John Prine famously memorialized the same Kentucky town that is home to the Paradise coal plant, remembering that coal miners had already “tortured the timber and stripped all the land… [and] dug for their coal till the land was forsaken…” The song is about Peabody Energy, the company that had a longstanding contract with TVA to supply the Paradise plant. Coal mining depletes the natural value of the land, and coal plants are ugly and smelly. Closing the plant will open the possibility of remediating the surrounding area or making space for new businesses that can improve quality of life in the area.
#5: Environmental benefits
Closing a coal plant will immediately improve air quality by reducing sulfur dioxide (SO2) associated with acid rain, nitrogen oxides (NOx) that cause smog, and particulate matter so tiny that it can enter the bloodstream through the lungs. Every ton of coal that is left in the ground prevents the release of toxic chemicals like mercury, arsenic, and lead into our environment.
#4: Health benefits
#3: Economic benefits
Replacing coal with solar and energy efficiency could create more jobs than the plant currently employs. According to the Solar Foundation’s 2017 Solar Jobs Census, Kentucky had 1,293 jobs in the solar industry in 2017, an increase of 8% in 2017. Energy efficiency is an even greater job driver. Kentucky’s 1st congressional district, which covers western Kentucky and includes Muhlenberg County, boasted 4,499 jobs in the energy efficiency industry in 2018. In addition to the promise to move Paradise 3 and Bull Run employees to other TVA jobs in their service area, TVA should also invest in energy efficiency and solar in Kentucky and Tennessee, adding to these booming energy industries and creating new economic opportunities for workers and communities. Such investments by TVA, especially in concert with local leadership, could reverse and potentially outweigh any adverse economic impacts of retiring these old coal plants.
#2: Environmental Justice
Living in close proximity to coal plants has serious consequences: toxic emissions like SO2, NOx, and particulate matter poison the air and water near the plants. And these impacts are felt disproportionately among low-income communities and communities of color, making the decision to close a coal plant a decision about social justice. According to the NAACP’s Coal Blooded Report, people of color are more densely populated within 3 miles of coal plants than nationally; and the average per capita income is lower than the U.S. average. In fact, Paradise 3 and Bull Run are not even TVA’s worst offenders in the NAACP’s environmental justice rankings: Paradise and Bull Run ranked at C+ and C respectively while Shawnee and Kingston both received a grade of D+. Maybe they should be the next to undergo an economic study for early retirement.

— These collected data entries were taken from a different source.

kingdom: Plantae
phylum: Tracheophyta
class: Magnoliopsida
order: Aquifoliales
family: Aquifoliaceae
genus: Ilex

Every time a company closes a coal plant it’s a win for environmental justice.
And the #1 factor TVA should take into consideration when determining whether to close Paradise 3 and Bull Run: Reduce CO2 emissions
Retiring Paradise 3 early will reduce CO2 emissions by 2.8 million (if replaced with natural gas) to 4.4 million (if replaced with renewable energy and energy efficiency) metric tons. Retiring Bull Run early would reduce CO2 emissions to the tune of 1-1.7 million metric tons, similarly depending on replacement fuel. That means that if TVA were to make the right decision based on its own economics they could avoid future CO2 emissions equivalent to taking 1.3 million cars off the road annually. It’s a no brainer.